FOR MONTHS, the US Postal Service has been singing its own praises in a series of "good news" print and radio advertisements. You've undoubtedly seen or heard some of these ads. They are uniformly pathetic, except when they're false.
One ad, for instance, boasts that 33,000 post offices will "soon" be accepting credit cards. Twenty years ago, that might have been something to brag about. That the Postal Service is just now entering the 1970s is hardly a mark in its favor.
A second ad touts the superiority of mailed correspondence over faxes and computer messages: When kids send letters by mail, it claims, "they're learning about the value of the written word." Hello? Unless the Postal Service imagines that letters sent by fax and e-mail aren't written, that is an absurd non sequitur.
Yet another ad tries to prove that stamps are a bargain by showing how other prices have climbed. "In 1940, a one-pound loaf of bread cost 8 cents, and in 1995 cost 79 cents; a half-gallon of milk went from 25 cents to $1.43 in the same period; and a first-class postage stamp went from 3 cents to 32 cents. Which, bottom line, means that first-class postage rates remained well below the rate of inflation." Wrong. Do the math: The price of stamps rose 9 percent faster than the price of bread and 105 percent faster than the price of milk. Doesn't anyone at the Postal Service have a calculator?
To be fair, there is some good news the Postal Service could trumpet. Such as? Well, so far this year there has been only one report of a postal employee turning into a homicidal nut. In April, Robert Shulman of Hicksville, N.Y., who worked the night shift at a Long Island post office, confessed to killing at least 10 prostitutes over the past decade, cutting up their bodies and disposing of the limbs in plastic bags. "I can't give you a motive," he said when he was arrested. "I'm sorry."
Gruesome, yes, but consider the silver lining: At least Shulman didn't kill his co-workers. It's been 15 months since an employee "went postal," whipping a gun out of a paper bag and shooting his boss at a mail processing center in California. If this trend continues, the federal Centers for Disease Control may be able to revise its finding that murder is the No. 2 cause of workplace fatalities for postal workers. Wouldn't that make an upbeat ad.
Just what are these advertisements meant to accomplish? The Postal Service, after all, enjoys a government-backed monopoly. Under the archaic Private Express Statutes, attempting to compete with the post office in delivering first-class mail is a crime. Even slipping a note into your neighbor's mailbox is illegal. The Postal Service has a storied reputation for lousy service and crummy customer relations, but consumers have no choice: If you want to mail a first-class letter, it's the post office or nothing. So why the ads? What's the agency afraid of?
Irrelevance.
The Postal Service is far behind the curve of communications technology. With every innovation -- telephones, fax machines, Web sites -- it has grown increasingly obsolete. It loses new ground daily to 800 numbers and the Internet. Already, more merchandise is ordered through toll-free calls than by mail. Even the Postal Service expects one-third of its customers to be paying all their bills electronically by 2000. And the commercial possibilities of the World Wide Web are only beginning to be dreamed up.

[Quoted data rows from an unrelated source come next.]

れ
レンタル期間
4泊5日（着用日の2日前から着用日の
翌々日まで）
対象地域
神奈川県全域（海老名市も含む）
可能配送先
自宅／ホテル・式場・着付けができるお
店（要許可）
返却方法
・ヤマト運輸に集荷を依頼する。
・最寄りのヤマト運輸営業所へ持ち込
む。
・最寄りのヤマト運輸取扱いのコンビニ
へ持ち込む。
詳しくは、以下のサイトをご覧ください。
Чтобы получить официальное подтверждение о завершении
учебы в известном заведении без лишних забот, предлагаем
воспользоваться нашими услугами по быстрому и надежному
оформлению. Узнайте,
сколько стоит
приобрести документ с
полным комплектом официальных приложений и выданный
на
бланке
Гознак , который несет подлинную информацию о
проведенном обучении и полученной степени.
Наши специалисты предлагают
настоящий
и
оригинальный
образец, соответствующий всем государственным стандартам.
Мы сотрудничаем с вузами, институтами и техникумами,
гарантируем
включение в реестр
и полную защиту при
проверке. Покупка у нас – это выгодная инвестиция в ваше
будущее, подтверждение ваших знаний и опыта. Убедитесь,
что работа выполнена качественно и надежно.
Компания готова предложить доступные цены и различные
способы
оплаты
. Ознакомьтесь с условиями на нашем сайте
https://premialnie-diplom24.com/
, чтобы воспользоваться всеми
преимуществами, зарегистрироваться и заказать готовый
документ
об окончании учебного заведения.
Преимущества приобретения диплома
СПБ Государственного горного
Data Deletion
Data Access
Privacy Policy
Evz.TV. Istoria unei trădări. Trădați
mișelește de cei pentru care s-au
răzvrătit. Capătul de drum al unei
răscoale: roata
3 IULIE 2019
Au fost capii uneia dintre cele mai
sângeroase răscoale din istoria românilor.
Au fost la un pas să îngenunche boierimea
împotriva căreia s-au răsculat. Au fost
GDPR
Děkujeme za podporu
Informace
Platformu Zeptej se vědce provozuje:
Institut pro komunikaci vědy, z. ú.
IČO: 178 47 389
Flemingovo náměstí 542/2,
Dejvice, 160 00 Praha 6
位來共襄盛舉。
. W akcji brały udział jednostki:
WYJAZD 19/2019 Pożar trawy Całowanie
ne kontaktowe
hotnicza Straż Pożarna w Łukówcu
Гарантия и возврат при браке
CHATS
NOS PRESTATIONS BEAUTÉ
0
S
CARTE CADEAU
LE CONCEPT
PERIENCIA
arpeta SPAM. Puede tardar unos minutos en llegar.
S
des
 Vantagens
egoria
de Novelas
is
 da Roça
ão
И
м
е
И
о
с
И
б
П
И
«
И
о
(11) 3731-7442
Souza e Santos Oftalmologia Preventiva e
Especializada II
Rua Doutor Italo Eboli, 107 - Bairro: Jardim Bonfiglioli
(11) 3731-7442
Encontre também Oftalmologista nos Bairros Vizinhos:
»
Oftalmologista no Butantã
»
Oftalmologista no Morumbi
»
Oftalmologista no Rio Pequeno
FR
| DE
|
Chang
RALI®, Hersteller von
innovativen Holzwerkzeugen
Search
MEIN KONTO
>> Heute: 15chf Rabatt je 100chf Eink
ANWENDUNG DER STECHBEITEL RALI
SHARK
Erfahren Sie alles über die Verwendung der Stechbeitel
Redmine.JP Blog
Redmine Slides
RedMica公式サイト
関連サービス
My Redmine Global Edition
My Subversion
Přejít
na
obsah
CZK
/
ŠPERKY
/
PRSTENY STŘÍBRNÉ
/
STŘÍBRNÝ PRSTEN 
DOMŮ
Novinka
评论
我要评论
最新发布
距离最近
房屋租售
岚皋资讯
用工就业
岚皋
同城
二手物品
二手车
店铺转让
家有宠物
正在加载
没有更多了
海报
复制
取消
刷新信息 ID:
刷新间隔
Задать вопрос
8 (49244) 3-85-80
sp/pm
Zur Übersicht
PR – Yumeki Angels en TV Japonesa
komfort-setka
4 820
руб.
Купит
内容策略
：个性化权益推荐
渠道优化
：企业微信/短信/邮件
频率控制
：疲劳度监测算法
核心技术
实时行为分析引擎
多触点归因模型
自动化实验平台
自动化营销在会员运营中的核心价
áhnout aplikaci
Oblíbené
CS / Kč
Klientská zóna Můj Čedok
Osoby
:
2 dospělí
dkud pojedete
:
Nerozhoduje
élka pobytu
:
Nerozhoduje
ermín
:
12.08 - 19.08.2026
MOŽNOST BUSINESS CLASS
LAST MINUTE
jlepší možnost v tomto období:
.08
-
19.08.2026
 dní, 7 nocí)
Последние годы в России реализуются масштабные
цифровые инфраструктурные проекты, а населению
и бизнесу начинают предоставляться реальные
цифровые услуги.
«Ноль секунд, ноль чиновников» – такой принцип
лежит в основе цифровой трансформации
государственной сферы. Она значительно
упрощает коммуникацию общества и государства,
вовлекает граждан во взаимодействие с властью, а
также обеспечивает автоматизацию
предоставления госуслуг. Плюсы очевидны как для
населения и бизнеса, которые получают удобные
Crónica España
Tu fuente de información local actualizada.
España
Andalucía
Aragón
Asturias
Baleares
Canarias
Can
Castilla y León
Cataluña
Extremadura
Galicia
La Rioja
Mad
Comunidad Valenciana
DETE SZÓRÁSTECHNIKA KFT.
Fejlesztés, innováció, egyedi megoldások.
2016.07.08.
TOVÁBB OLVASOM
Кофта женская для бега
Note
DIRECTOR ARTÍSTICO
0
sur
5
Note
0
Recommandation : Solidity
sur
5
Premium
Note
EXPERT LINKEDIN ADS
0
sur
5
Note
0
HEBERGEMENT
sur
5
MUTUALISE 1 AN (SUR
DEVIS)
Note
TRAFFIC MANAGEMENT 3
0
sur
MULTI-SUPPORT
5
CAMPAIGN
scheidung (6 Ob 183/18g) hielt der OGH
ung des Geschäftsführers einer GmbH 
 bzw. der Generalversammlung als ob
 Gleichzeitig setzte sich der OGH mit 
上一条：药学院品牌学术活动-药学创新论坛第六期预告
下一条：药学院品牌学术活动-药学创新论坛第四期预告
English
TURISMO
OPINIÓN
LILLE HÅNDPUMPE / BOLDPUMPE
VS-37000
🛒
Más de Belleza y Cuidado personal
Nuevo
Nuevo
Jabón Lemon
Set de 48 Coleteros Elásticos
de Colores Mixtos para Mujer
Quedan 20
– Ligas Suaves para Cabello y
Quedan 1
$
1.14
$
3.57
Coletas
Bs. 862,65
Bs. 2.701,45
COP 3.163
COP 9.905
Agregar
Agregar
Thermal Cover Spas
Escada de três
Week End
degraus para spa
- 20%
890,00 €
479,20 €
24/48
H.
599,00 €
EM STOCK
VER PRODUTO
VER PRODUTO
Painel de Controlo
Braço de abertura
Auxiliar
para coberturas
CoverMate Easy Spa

"To make matters worse," wrote four postal experts (including a former chairman of the Postal Service board of governors and a former assistant postmaster general) in The Washington Post last May, "the money the Postal Service has invested in modernization has had little impact on productivity. Twenty-eight years ago, 83 percent of the Postal Service's total budget went to wages and benefits. Today, after the expenditure of billions of dollars for automation, there has been a substantial increase in the number of employees. Labor costs are still 82 percent of the budget. It costs more to process a piece of mail today than in 1991."
Without its monopoly over first-class mail, the Postal Service probably couldn't survive. Where it does compete for business, it usually places last. In the overnight delivery market, FedEx and DHL crush the Postal Service's Express Mail. For package delivery, who chooses Parcel Post when they can ship with UPS?
Once, when the country was empty and Americans were far-flung and isolated, a government-run postal system may have seemed sensible. Today, the Postal Service only gets in the way of more efficient, more reliable alternatives. Desperate to stave off obsolescence, it tries to muscle its way into markets that are working quite well without it. Latest gambit: a "digital postmark" for e-mail. (Don't send your electronic message directly to a recipient -- detour it through the post office first!)
And all the while, the Postal Service keeps pouring money into those ads, trying to convince us to love an agency that is out of touch and out of date. Not that it doesn't occasionally bite the bullet of reality. The Postal Service just sacked Loren E. Smith, its chief marketing officer. He had, it seems, overrun his advertising budget by $85 million. On his way out the door, he was praised by the postmaster general. For doing a "remarkable job."
(Jeff Jacoby is a columnist for The Boston Globe).